(Saved entries)
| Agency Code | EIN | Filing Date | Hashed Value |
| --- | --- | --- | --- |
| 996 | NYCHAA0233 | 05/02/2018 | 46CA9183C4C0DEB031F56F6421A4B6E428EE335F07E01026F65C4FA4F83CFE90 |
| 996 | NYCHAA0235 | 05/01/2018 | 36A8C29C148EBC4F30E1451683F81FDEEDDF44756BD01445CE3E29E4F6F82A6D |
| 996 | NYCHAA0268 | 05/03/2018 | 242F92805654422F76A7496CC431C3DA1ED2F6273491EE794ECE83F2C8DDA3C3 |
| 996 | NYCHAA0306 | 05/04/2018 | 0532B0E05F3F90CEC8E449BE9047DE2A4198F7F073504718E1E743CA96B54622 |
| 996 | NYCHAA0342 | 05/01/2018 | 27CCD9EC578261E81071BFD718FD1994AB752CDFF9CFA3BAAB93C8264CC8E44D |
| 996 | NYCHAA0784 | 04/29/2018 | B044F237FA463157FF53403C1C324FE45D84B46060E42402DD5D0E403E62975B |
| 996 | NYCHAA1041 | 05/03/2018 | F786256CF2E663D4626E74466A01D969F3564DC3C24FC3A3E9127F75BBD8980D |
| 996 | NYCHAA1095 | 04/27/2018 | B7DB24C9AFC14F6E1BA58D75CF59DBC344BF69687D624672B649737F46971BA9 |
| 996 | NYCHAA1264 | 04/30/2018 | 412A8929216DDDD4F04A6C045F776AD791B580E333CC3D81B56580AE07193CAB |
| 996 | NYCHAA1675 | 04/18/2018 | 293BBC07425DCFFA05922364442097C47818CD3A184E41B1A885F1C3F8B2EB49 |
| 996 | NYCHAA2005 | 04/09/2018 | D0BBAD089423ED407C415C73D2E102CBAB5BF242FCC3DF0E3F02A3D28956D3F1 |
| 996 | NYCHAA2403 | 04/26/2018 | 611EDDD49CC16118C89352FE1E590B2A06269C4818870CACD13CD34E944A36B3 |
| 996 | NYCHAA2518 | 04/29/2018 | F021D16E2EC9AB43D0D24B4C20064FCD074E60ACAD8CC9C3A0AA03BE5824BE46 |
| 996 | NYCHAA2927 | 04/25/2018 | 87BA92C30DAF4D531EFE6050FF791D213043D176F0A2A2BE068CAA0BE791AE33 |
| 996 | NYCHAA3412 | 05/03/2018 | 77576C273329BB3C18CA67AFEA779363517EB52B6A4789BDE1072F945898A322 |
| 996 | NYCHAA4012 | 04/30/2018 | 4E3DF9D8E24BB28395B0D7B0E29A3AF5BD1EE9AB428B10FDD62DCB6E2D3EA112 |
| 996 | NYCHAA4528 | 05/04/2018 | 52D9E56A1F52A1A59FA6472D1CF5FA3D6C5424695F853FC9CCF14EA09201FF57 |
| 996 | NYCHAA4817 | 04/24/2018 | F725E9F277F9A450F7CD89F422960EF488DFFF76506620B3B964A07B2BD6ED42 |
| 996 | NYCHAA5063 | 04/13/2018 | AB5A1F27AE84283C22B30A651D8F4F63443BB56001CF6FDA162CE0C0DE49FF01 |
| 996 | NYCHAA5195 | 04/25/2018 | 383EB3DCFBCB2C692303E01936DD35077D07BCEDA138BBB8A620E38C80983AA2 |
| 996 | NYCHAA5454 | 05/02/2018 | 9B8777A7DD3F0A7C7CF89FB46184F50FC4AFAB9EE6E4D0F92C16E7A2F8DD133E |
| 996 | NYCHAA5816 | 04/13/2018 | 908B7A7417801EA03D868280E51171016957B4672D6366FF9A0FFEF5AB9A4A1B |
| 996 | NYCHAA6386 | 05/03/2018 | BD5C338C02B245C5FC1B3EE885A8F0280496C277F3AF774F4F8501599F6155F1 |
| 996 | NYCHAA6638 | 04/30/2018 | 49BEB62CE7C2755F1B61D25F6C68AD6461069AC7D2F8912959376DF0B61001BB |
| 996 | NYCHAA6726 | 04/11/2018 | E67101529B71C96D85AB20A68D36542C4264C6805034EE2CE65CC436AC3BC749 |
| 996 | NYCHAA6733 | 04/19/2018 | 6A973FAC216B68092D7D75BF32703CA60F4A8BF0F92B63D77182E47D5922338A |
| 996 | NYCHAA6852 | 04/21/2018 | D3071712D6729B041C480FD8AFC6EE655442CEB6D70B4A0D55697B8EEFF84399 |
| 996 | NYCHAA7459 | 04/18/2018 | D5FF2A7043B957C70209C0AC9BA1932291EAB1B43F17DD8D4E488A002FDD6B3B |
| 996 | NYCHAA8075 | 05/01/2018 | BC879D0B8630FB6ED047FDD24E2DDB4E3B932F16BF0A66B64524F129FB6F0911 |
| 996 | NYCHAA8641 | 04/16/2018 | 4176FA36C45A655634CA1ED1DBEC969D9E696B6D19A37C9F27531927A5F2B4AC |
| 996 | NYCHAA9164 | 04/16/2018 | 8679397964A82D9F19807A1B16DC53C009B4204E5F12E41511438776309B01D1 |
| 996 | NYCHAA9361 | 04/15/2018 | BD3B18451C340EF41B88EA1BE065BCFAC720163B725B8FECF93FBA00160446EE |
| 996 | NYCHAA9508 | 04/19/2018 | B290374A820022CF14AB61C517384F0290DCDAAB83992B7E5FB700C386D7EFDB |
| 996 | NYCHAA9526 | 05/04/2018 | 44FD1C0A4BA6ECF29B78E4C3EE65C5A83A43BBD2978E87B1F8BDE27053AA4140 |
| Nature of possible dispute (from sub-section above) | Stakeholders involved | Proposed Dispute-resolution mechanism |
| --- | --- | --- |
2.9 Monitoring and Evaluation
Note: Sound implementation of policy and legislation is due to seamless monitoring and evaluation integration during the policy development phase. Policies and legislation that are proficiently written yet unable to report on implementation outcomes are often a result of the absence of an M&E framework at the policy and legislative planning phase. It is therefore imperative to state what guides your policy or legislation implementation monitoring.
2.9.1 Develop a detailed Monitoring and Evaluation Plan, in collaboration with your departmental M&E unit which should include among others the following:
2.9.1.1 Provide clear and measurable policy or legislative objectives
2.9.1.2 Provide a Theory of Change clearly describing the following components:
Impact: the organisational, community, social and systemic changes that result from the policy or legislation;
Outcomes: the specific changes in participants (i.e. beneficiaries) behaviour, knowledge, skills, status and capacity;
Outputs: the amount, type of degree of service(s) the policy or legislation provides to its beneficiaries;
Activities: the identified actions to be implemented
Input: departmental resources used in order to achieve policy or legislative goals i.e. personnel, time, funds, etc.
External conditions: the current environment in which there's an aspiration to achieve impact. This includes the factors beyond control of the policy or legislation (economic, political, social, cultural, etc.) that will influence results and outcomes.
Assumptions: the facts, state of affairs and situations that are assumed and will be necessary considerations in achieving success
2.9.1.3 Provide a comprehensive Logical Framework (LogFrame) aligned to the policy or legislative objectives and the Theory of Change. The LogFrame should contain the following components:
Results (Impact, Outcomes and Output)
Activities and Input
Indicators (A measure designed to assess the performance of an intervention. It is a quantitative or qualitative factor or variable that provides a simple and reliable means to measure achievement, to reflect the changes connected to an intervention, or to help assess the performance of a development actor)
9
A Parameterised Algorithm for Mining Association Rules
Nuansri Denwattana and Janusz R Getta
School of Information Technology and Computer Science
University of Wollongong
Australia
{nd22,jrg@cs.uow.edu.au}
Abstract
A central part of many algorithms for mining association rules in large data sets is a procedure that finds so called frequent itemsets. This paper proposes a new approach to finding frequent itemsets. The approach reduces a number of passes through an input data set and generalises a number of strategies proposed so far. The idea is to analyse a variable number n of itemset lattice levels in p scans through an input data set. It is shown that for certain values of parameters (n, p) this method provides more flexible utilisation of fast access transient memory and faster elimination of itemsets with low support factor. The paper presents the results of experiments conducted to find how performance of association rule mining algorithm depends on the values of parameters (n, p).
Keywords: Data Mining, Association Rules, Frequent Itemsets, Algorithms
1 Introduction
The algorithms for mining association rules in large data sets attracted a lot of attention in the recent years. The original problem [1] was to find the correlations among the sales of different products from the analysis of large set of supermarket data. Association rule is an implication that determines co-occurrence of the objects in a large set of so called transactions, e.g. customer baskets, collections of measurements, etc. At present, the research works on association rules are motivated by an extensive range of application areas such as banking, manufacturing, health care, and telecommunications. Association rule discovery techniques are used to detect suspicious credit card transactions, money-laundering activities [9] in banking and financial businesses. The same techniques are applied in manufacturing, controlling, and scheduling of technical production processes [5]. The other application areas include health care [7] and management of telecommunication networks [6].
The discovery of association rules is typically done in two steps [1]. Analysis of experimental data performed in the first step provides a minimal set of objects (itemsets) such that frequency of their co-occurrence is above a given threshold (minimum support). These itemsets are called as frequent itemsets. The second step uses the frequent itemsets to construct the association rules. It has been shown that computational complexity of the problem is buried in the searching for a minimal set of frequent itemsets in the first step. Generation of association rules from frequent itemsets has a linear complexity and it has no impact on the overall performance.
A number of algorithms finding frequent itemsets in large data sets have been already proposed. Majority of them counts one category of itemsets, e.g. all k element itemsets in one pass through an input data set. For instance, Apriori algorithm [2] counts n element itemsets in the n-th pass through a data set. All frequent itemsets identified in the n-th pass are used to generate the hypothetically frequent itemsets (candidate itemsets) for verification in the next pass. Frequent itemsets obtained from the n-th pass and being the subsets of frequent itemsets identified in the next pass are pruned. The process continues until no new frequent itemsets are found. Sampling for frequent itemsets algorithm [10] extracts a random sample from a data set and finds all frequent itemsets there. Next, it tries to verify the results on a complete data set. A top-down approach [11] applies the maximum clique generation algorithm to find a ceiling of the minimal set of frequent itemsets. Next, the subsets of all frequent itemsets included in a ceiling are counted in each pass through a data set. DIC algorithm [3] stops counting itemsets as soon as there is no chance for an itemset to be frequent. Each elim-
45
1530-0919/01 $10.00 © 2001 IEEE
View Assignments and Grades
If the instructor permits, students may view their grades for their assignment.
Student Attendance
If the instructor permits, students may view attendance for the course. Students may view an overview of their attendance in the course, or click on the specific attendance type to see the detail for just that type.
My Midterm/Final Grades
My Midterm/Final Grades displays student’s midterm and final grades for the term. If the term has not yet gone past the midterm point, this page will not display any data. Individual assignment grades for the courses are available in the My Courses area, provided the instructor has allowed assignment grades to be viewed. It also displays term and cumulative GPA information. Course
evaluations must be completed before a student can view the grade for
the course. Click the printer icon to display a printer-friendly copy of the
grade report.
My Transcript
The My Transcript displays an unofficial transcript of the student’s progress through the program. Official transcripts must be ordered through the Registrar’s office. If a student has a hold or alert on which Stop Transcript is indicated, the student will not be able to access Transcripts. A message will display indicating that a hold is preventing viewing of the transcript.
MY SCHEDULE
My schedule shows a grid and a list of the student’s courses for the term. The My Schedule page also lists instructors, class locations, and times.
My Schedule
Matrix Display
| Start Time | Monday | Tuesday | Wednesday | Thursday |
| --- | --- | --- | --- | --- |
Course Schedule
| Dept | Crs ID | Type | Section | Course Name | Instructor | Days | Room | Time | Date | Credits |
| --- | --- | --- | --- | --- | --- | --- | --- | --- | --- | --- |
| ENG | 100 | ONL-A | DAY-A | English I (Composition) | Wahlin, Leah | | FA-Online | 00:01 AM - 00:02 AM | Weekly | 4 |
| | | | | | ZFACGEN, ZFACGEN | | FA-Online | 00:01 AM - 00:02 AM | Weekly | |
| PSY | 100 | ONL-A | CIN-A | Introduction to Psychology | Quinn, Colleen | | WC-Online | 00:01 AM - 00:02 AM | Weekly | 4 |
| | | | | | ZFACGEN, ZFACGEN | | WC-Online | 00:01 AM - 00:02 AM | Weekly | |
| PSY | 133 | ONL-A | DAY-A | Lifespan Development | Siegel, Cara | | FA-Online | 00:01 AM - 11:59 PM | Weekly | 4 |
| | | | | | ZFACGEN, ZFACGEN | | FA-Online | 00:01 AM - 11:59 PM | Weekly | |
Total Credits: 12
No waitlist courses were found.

# TASK PROMPT
Exactly the lines above from the one with "996 | NYCHAA4528" to the one with "996 | NYCHAA9526", both included, are to be quoted; leave the rest out.

# RESULT FOR THIS EXERCISE
| 996 | NYCHAA4528 | 05/04/2018 | 52D9E56A1F52A1A59FA6472D1CF5FA3D6C5424695F853FC9CCF14EA09201FF57 |
| 996 | NYCHAA4817 | 04/24/2018 | F725E9F277F9A450F7CD89F422960EF488DFFF76506620B3B964A07B2BD6ED42 |
| 996 | NYCHAA5063 | 04/13/2018 | AB5A1F27AE84283C22B30A651D8F4F63443BB56001CF6FDA162CE0C0DE49FF01 |
| 996 | NYCHAA5195 | 04/25/2018 | 383EB3DCFBCB2C692303E01936DD35077D07BCEDA138BBB8A620E38C80983AA2 |
| 996 | NYCHAA5454 | 05/02/2018 | 9B8777A7DD3F0A7C7CF89FB46184F50FC4AFAB9EE6E4D0F92C16E7A2F8DD133E |
| 996 | NYCHAA5816 | 04/13/2018 | 908B7A7417801EA03D868280E51171016957B4672D6366FF9A0FFEF5AB9A4A1B |
| 996 | NYCHAA6386 | 05/03/2018 | BD5C338C02B245C5FC1B3EE885A8F0280496C277F3AF774F4F8501599F6155F1 |
| 996 | NYCHAA6638 | 04/30/2018 | 49BEB62CE7C2755F1B61D25F6C68AD6461069AC7D2F8912959376DF0B61001BB |
| 996 | NYCHAA6726 | 04/11/2018 | E67101529B71C96D85AB20A68D36542C4264C6805034EE2CE65CC436AC3BC749 |
| 996 | NYCHAA6733 | 04/19/2018 | 6A973FAC216B68092D7D75BF32703CA60F4A8BF0F92B63D77182E47D5922338A |
| 996 | NYCHAA6852 | 04/21/2018 | D3071712D6729B041C480FD8AFC6EE655442CEB6D70B4A0D55697B8EEFF84399 |
| 996 | NYCHAA7459 | 04/18/2018 | D5FF2A7043B957C70209C0AC9BA1932291EAB1B43F17DD8D4E488A002FDD6B3B |
| 996 | NYCHAA8075 | 05/01/2018 | BC879D0B8630FB6ED047FDD24E2DDB4E3B932F16BF0A66B64524F129FB6F0911 |
| 996 | NYCHAA8641 | 04/16/2018 | 4176FA36C45A655634CA1ED1DBEC969D9E696B6D19A37C9F27531927A5F2B4AC |
| 996 | NYCHAA9164 | 04/16/2018 | 8679397964A82D9F19807A1B16DC53C009B4204E5F12E41511438776309B01D1 |
| 996 | NYCHAA9361 | 04/15/2018 | BD3B18451C340EF41B88EA1BE065BCFAC720163B725B8FECF93FBA00160446EE |
| 996 | NYCHAA9508 | 04/19/2018 | B290374A820022CF14AB61C517384F0290DCDAAB83992B7E5FB700C386D7EFDB |
| 996 | NYCHAA9526 | 05/04/2018 | 44FD1C0A4BA6ECF29B78E4C3EE65C5A83A43BBD2978E87B1F8BDE27053AA4140 |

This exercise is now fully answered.